Task instructions. Return every line of the data below that contains the word "Coordinate", treating uppercase and lowercase as different.

Entries provided.
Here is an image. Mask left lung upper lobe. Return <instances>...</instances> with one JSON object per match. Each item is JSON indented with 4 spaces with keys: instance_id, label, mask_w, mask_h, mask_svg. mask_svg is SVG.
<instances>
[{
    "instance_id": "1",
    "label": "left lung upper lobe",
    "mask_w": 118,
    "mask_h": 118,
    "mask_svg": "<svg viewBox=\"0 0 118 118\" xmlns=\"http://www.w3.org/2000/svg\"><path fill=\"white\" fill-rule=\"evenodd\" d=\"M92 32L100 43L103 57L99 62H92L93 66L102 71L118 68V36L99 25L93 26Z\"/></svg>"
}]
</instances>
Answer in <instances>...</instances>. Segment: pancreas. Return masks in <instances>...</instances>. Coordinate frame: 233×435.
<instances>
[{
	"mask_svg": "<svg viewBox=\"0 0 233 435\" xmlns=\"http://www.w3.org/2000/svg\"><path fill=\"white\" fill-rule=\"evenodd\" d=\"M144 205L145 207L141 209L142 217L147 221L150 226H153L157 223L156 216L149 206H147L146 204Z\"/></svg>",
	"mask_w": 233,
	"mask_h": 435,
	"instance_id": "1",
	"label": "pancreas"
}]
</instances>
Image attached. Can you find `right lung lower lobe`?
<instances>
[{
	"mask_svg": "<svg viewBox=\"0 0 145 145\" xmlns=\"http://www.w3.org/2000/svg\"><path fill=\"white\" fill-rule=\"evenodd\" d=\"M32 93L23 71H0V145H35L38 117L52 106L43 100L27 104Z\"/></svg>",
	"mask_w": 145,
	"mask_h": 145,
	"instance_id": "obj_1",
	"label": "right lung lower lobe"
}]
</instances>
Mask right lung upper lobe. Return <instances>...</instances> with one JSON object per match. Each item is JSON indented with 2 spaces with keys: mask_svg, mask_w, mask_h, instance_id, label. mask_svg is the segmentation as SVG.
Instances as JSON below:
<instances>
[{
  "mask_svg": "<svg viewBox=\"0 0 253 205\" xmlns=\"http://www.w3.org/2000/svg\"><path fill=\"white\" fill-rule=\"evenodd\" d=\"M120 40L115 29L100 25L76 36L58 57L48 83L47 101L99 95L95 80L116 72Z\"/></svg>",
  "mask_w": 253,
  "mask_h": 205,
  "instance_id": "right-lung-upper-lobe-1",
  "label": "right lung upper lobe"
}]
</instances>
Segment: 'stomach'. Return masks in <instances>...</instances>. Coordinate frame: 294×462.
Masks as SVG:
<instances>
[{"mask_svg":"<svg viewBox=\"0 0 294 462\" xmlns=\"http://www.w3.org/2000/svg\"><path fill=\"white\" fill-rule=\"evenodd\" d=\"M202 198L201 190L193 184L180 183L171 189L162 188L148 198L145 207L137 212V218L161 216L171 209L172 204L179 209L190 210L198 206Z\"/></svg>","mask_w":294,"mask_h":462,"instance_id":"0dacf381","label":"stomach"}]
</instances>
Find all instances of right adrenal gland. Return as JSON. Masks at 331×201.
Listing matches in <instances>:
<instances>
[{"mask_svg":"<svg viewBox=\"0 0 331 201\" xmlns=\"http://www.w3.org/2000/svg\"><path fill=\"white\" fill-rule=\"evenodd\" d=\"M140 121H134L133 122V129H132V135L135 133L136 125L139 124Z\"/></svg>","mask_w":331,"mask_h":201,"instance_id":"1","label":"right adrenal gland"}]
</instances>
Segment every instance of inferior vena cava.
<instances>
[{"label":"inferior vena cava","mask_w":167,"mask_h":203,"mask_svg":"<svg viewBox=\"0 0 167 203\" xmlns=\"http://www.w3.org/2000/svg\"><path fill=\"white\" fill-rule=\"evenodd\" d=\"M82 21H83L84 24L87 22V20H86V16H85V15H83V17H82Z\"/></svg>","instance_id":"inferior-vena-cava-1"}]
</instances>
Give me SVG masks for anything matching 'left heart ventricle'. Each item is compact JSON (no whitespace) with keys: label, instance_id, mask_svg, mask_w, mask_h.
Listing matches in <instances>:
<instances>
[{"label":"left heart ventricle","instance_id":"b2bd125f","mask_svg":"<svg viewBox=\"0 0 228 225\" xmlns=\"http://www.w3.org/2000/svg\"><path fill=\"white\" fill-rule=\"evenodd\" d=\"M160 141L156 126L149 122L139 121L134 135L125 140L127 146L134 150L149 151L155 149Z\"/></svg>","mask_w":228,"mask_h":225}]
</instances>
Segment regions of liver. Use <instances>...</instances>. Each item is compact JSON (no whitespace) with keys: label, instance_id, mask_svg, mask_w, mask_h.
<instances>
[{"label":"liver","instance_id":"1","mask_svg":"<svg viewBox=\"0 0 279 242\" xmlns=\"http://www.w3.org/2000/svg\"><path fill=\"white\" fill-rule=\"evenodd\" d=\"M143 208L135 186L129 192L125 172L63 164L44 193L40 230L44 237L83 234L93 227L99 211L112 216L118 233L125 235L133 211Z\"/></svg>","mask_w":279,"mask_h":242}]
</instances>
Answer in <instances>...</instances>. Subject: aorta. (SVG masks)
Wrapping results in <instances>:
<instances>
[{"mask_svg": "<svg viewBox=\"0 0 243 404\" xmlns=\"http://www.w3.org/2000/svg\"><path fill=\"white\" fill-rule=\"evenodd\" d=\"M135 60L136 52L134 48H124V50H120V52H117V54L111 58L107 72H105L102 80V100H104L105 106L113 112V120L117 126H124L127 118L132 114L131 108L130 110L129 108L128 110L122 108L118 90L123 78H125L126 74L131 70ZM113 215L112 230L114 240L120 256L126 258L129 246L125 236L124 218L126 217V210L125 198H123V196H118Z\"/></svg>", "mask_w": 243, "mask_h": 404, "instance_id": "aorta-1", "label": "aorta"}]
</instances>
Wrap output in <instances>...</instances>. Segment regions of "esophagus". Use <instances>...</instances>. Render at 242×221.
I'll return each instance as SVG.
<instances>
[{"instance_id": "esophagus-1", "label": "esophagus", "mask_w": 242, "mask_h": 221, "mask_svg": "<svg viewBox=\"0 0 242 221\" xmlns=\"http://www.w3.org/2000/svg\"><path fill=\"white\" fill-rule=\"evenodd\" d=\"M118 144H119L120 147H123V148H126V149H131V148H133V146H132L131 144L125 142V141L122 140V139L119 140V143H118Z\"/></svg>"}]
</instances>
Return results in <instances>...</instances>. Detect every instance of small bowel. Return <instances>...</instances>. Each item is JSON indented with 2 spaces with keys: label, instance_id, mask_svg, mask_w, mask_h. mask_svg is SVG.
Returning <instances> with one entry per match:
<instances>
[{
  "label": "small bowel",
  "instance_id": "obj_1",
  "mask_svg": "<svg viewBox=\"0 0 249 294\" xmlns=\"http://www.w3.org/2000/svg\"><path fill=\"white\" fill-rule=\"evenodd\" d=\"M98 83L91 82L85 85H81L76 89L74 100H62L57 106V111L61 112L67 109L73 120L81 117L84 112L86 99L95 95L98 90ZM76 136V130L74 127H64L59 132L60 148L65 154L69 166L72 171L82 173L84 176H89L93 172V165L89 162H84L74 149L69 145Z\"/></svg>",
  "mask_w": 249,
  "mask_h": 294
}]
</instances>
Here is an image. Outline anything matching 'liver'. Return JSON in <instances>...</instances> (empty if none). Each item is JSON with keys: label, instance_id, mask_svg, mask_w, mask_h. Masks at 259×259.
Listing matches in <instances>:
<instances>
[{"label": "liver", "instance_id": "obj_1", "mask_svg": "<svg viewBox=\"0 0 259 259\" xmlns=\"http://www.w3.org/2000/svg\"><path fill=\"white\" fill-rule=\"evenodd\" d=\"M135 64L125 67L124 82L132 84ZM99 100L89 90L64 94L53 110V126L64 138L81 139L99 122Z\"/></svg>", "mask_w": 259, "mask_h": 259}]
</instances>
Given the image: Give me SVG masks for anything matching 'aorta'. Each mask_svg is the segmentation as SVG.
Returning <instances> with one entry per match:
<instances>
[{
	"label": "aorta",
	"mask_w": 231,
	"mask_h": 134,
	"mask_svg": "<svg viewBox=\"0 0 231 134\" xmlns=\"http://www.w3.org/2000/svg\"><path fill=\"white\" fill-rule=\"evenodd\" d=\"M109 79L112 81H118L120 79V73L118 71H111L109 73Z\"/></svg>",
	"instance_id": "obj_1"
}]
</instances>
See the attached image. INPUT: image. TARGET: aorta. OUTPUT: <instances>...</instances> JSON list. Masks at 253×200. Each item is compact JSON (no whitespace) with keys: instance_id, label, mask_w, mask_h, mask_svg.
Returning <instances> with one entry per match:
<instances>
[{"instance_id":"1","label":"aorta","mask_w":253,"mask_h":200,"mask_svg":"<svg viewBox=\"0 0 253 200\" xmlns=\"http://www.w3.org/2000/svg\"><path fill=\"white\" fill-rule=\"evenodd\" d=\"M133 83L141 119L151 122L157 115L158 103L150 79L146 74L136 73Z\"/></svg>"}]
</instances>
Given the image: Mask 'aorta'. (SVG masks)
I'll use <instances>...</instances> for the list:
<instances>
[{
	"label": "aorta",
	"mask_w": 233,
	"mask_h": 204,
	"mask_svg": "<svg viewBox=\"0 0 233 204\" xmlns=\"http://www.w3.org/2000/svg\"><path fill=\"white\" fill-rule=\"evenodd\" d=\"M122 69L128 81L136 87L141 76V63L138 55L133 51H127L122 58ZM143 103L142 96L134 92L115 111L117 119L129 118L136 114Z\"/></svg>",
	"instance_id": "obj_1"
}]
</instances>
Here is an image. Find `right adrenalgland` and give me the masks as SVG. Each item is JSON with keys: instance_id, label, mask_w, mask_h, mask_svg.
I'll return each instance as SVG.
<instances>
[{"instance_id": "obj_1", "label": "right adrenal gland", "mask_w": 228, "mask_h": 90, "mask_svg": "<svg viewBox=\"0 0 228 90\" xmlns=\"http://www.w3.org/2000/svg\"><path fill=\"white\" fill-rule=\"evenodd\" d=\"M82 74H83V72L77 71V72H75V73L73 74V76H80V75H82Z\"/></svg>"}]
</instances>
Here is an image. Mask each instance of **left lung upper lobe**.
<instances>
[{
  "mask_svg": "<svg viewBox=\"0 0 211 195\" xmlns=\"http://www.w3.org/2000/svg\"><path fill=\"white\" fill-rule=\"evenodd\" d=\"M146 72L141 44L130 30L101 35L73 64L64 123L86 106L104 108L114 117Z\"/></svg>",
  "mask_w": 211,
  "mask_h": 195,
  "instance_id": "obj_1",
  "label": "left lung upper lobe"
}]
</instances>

Output of the exercise.
Answer in <instances>...</instances>. Segment: pancreas. Return masks in <instances>...</instances>. Coordinate frame: 233×435.
Segment: 'stomach'. Return masks in <instances>...</instances>. Coordinate frame: 294×462.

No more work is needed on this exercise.